*** Source data ***
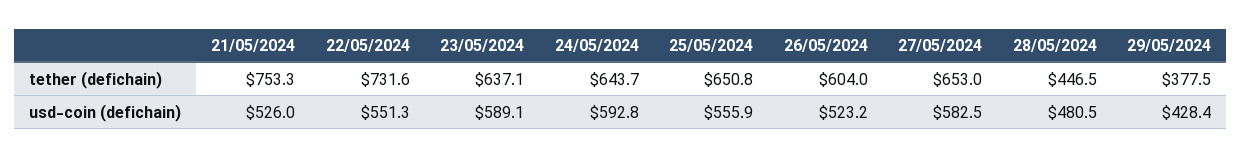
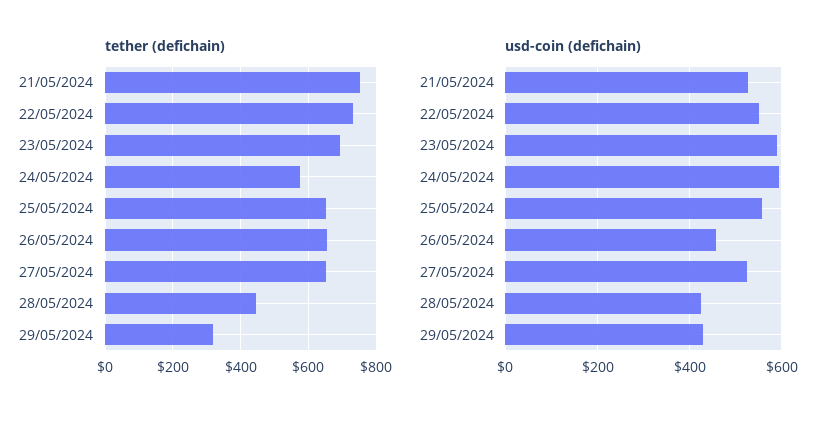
  {
    "tether (defichain)": {
      "21/05/2024": 753.3,
      "22/05/2024": 731.6,
-     "23/05/2024": 637.1,
+     "23/05/2024": 700,
-     "24/05/2024": 643.7,
+     "24/05/2024": 580,
      "25/05/2024": 650.8,
-     "26/05/2024": 604,
+     "26/05/2024": 660,
      "27/05/2024": 653,
      "28/05/2024": 446.5,
-     "29/05/2024": 377.5
+     "29/05/2024": 320
    },
    "usd-coin (defichain)": {
      "21/05/2024": 526,
      "22/05/2024": 551.3,
      "23/05/2024": 589.1,
      "24/05/2024": 592.8,
      "25/05/2024": 555.9,
-     "26/05/2024": 523.2,
+     "26/05/2024": 460,
-     "27/05/2024": 582.5,
+     "27/05/2024": 520,
-     "28/05/2024": 480.5,
+     "28/05/2024": 420,
      "29/05/2024": 428.4
    }
  }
*** End of Source data ***
* _Exercise aim_: Each line containing the word "defichain" needs to be copied from the data above.

* _Exercise output_:
    "tether (defichain)": {
    "usd-coin (defichain)": {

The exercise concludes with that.